Jobs:
**a)** In the watch forum thread, what kind of border does Duarte say the hands have?
**b)** Reproduce every line of the records below, with the pictures left out.

# My Poor Man's Milsub Is Ready



## Duarte (May 18, 2005)

Just heard from Jack Alexyon at IWW..

What can I say? The man is an artist. A watch I will probably never be able to afford, at least I can have a cool daily wear homage, with ETA 2824, hacking, SuperLuminova, sapphire.

I have a solid end link aftermarket oyster bracelet and a dozen NATOs to wear it on.

Thanks Jack!

(Photo by Jack)


----------



## adrian (May 23, 2004)

Nice watch indeed, but it looks like the lume is different on the hands and pip.


----------



## Duarte (May 18, 2005)

adrian said:


> Nice watch indeed, but it looks like the lume is different on the hands and pip.
> 
> 
> 
> ...


The hands have a silver/chrome border, the dial markers have a white border, hence the appearance of different colors? I'll know for sure when I get it.

Items:
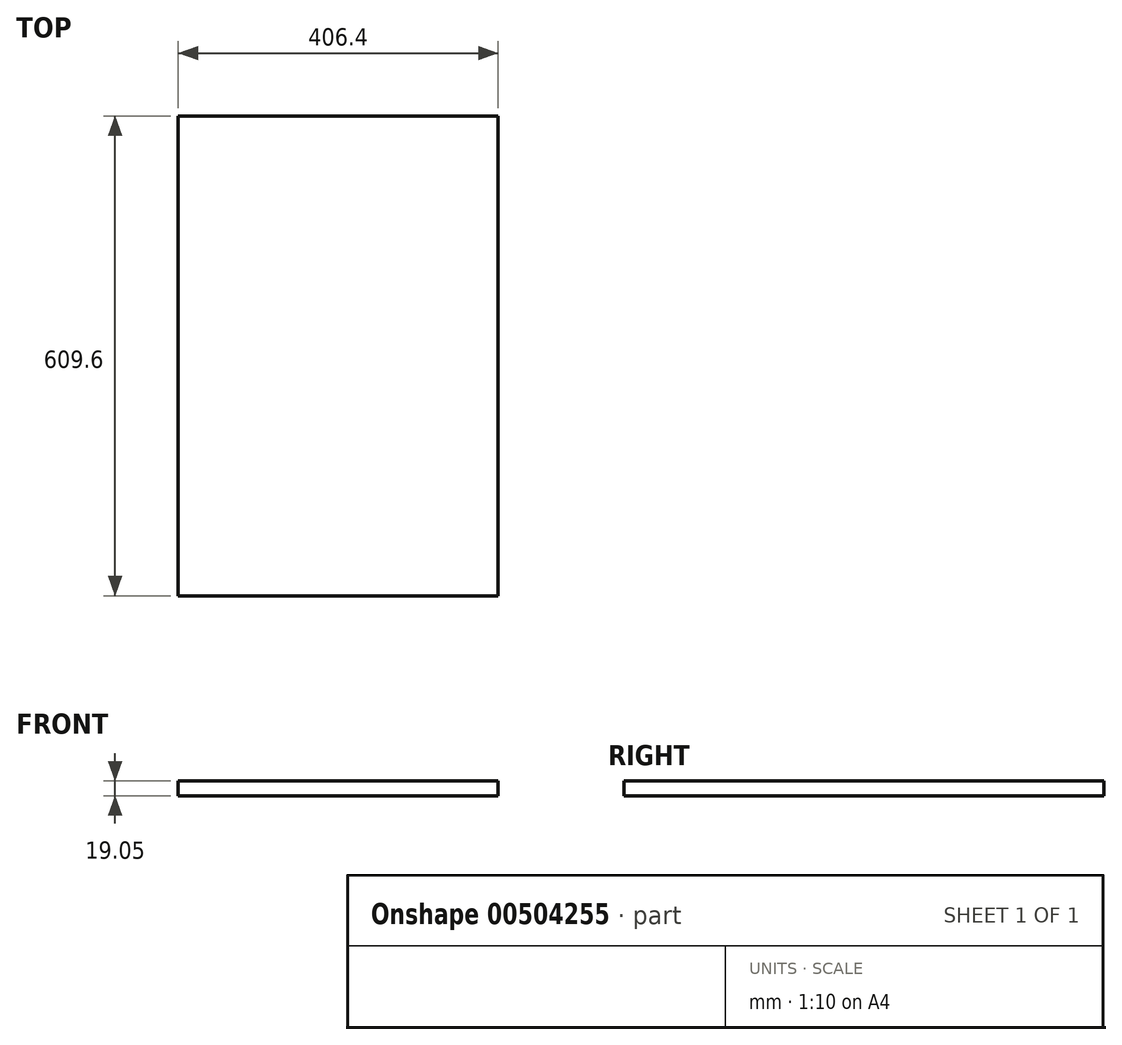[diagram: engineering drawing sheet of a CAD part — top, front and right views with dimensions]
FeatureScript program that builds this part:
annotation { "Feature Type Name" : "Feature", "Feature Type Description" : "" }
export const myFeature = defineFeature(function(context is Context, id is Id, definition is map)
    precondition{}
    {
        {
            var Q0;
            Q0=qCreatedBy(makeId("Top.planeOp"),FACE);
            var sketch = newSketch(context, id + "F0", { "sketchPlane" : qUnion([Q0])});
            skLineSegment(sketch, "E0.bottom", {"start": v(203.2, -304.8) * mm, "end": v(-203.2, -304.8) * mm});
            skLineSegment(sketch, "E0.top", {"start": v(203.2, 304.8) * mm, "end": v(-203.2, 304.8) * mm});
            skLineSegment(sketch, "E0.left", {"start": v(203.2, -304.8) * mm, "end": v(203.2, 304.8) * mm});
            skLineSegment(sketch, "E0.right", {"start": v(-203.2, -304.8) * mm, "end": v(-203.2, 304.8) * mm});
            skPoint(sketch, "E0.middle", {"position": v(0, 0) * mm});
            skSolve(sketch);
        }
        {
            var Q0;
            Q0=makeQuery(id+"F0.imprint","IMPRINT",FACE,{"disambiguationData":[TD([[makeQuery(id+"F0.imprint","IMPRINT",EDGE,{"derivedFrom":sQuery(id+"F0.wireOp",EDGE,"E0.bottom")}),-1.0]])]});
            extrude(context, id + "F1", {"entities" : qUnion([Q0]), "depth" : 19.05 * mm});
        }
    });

The solutions:
**a)** A silver/chrome border.

**b)**
[diagram: engineering drawing sheet of a CAD part — top, front and right views with dimensions]
FeatureScript program that builds this part:
annotation { "Feature Type Name" : "Feature", "Feature Type Description" : "" }
export const myFeature = defineFeature(function(context is Context, id is Id, definition is map)
    precondition{}
    {
        {
            var Q0;
            Q0=qCreatedBy(makeId("Top.planeOp"),FACE);
            var sketch = newSketch(context, id + "F0", { "sketchPlane" : qUnion([Q0])});
            skLineSegment(sketch, "E0.bottom", {"start": v(203.2, -304.8) * mm, "end": v(-203.2, -304.8) * mm});
            skLineSegment(sketch, "E0.top", {"start": v(203.2, 304.8) * mm, "end": v(-203.2, 304.8) * mm});
            skLineSegment(sketch, "E0.left", {"start": v(203.2, -304.8) * mm, "end": v(203.2, 304.8) * mm});
            skLineSegment(sketch, "E0.right", {"start": v(-203.2, -304.8) * mm, "end": v(-203.2, 304.8) * mm});
            skPoint(sketch, "E0.middle", {"position": v(0, 0) * mm});
            skSolve(sketch);
        }
        {
            var Q0;
            Q0=makeQuery(id+"F0.imprint","IMPRINT",FACE,{"disambiguationData":[TD([[makeQuery(id+"F0.imprint","IMPRINT",EDGE,{"derivedFrom":sQuery(id+"F0.wireOp",EDGE,"E0.bottom")}),-1.0]])]});
            extrude(context, id + "F1", {"entities" : qUnion([Q0]), "depth" : 19.05 * mm});
        }
    });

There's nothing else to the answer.